As a parallel, the core of the "super-empowered hopeful individual" (SEHI) argument is that these technologies may also enable individuals or small groups to carry out socially beneficial actions at a scale that would have required the resources of a large NGO or business in decades past. They would rebuild towns or villages after a natural disaster, or provide health care to refugees; they would clean up environmental toxins, or build renewable energy systems. The Millennium Development Goals  would be their checklist. They would carry out the kinds of projects that humanitarian organizations do today, but be able to do so with smaller numbers, greater speed, and a far larger impact.

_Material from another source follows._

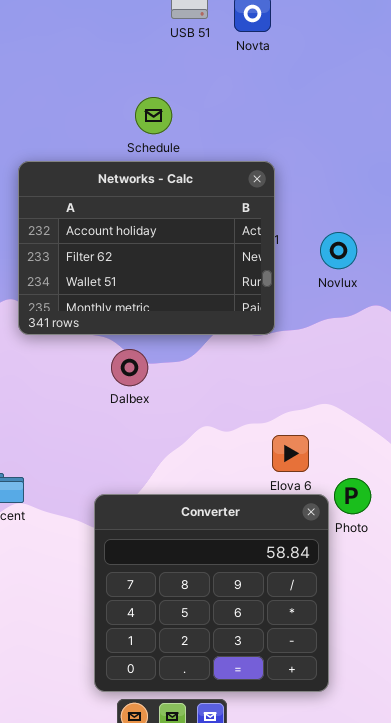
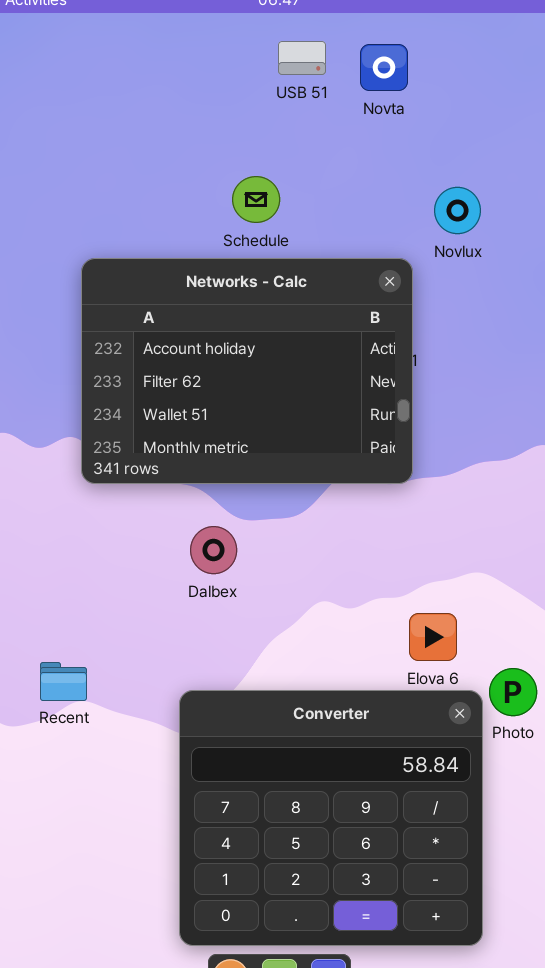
Novlux: [320,232,357,269] -> [434,187,481,234], moved
Dalbex: [111,349,148,386] -> [190,526,237,574], moved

To an extent, these are tasks we might expect governments, NGOs or businesses would seek to accomplish, and they'd be welcome to do so. But catalytic technologies like molecular manufacturing could so enhance the capabilities of individuals that, just as we have to account for SEAIs in our nano-era policies and strategies, we should pay attention to the beneficial role SEHIs could play. They change the structure of the game.
In my work at Worldchanging , I became acquainted with numerous individuals and small organizations who would jump at the chance to become SEHIs. There's a tremendous desire out there for tools and ideas to build a better world. In addition, if molecular manufacturing proves as economically disruptive as some have argued, there may also be large numbers of people looking for something to do with their lives after their previous jobs disappear; it's in our collective interest to make sure that more of them become SEHIs than SEAIs.
Some readers may be wondering why we should care. It's obvious that we need to be concerned about SEAIs -- they can kill us -- but if SEHIs want to go out and make the world a better place, hooray for them (and the world). So why worry?
One answer is that there would be debate over just how beneficial some of the SEHI plans would actually be. Clean water, rebuilt homes? Fine. But what about building churches or mosques or other religious centers? Or think of the controversy  surrounding the One Laptop per Child project; now picture thousands of One Laptop per Child-scale projects, run by passionate (but quirky) individuals. Worse yet, imagine the havoc that could ensue if well-intended but misguided SEHIs decide to solve global warming on their own and embark on massive geoengineering projects  with disastrous side-effects.
Still, the outlook is not all bad. Far from it. The amount of good that can be done by future super-empowered hopeful individuals may prove to be far greater than the damage produced by their angry counterparts.
The lesson I took from Worldchanging was that it is precisely when the risks and challenges are greatest that we see just how many of us are willing to act to build a better world. There are millions of people out there right now, looking for ways to build a better world. Perhaps you're one of them. As Pierre Teilhard de Chardin has said, "The future belongs to those who give the next generation reason for hope."